## Task description
In the entries below, filter for the word "text" and copy every matching line.

## Input data
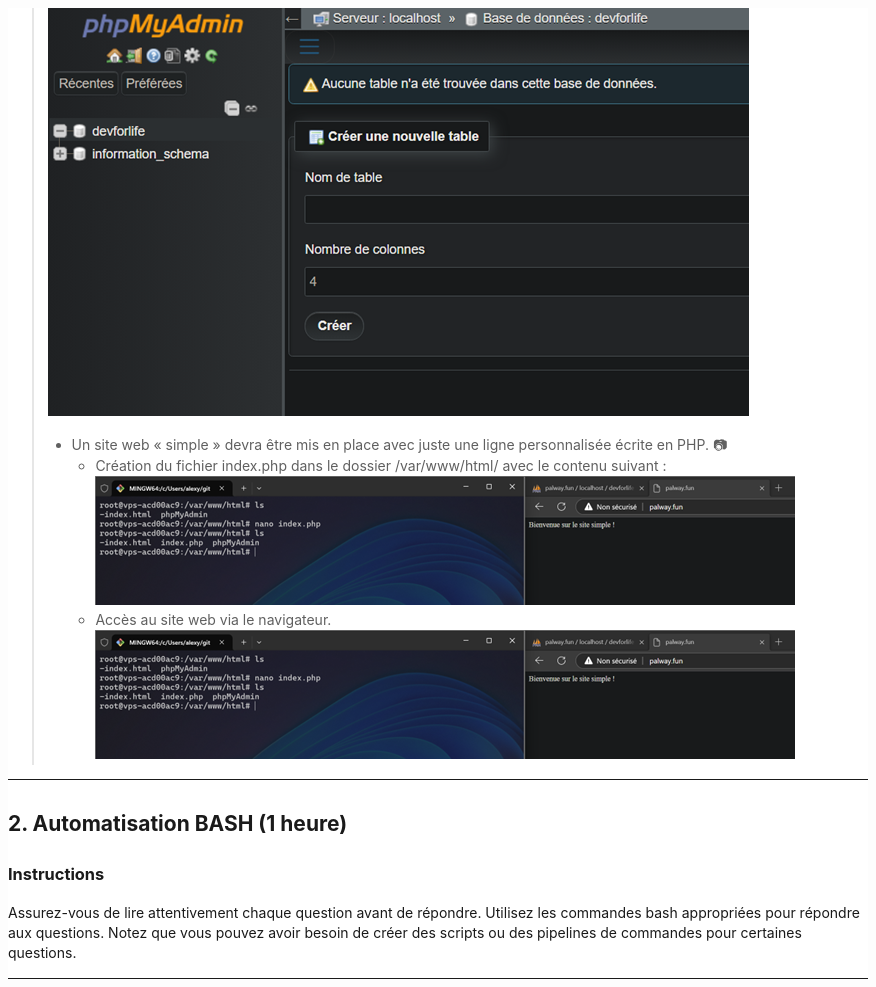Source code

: >   ![alt text](img/image-19.png)
> - Un site web « simple » devra être mis en place avec juste une ligne personnalisée écrite en PHP. 📷
>   - Création du fichier index.php dans le dossier /var/www/html/ avec le contenu suivant :
>   ![alt text](img/image-20.png)
>   - Accès au site web via le navigateur.
>   ![alt text](img/image-21.png)

---

## 2. Automatisation BASH (1 heure)

### Instructions

Assurez-vous de lire attentivement chaque question avant de répondre. Utilisez les commandes bash appropriées pour répondre aux questions. Notez que vous pouvez avoir besoin de créer des scripts ou des pipelines de commandes pour certaines questions.

---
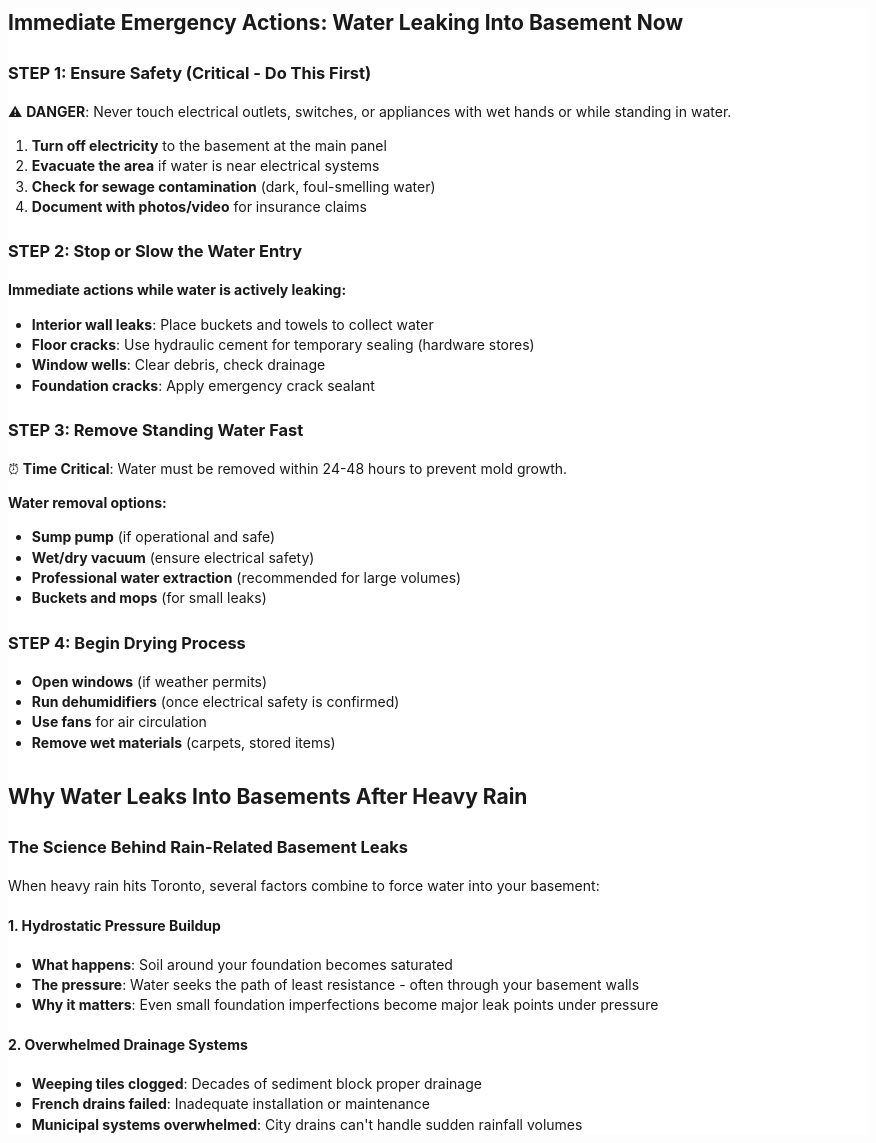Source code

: ## Immediate Emergency Actions: Water Leaking Into Basement Now

### STEP 1: Ensure Safety (Critical - Do This First)
⚠️ **DANGER**: Never touch electrical outlets, switches, or appliances with wet hands or while standing in water.

1. **Turn off electricity** to the basement at the main panel
2. **Evacuate the area** if water is near electrical systems
3. **Check for sewage contamination** (dark, foul-smelling water)
4. **Document with photos/video** for insurance claims

### STEP 2: Stop or Slow the Water Entry
**Immediate actions while water is actively leaking:**

- **Interior wall leaks**: Place buckets and towels to collect water
- **Floor cracks**: Use hydraulic cement for temporary sealing (hardware stores)
- **Window wells**: Clear debris, check drainage
- **Foundation cracks**: Apply emergency crack sealant

### STEP 3: Remove Standing Water Fast
⏰ **Time Critical**: Water must be removed within 24-48 hours to prevent mold growth.

**Water removal options:**
- **Sump pump** (if operational and safe)
- **Wet/dry vacuum** (ensure electrical safety)
- **Professional water extraction** (recommended for large volumes)
- **Buckets and mops** (for small leaks)

### STEP 4: Begin Drying Process
- **Open windows** (if weather permits)
- **Run dehumidifiers** (once electrical safety is confirmed)
- **Use fans** for air circulation
- **Remove wet materials** (carpets, stored items)

## Why Water Leaks Into Basements After Heavy Rain

### The Science Behind Rain-Related Basement Leaks

When heavy rain hits Toronto, several factors combine to force water into your basement:

#### 1. Hydrostatic Pressure Buildup
- **What happens**: Soil around your foundation becomes saturated
- **The pressure**: Water seeks the path of least resistance - often through your basement walls
- **Why it matters**: Even small foundation imperfections become major leak points under pressure

#### 2. Overwhelmed Drainage Systems
- **Weeping tiles clogged**: Decades of sediment block proper drainage
- **French drains failed**: Inadequate installation or maintenance
- **Municipal systems overwhelmed**: City drains can't handle sudden rainfall volumes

## Problem solution
: >   ![alt text](img/image-19.png)
>   ![alt text](img/image-20.png)
>   ![alt text](img/image-21.png)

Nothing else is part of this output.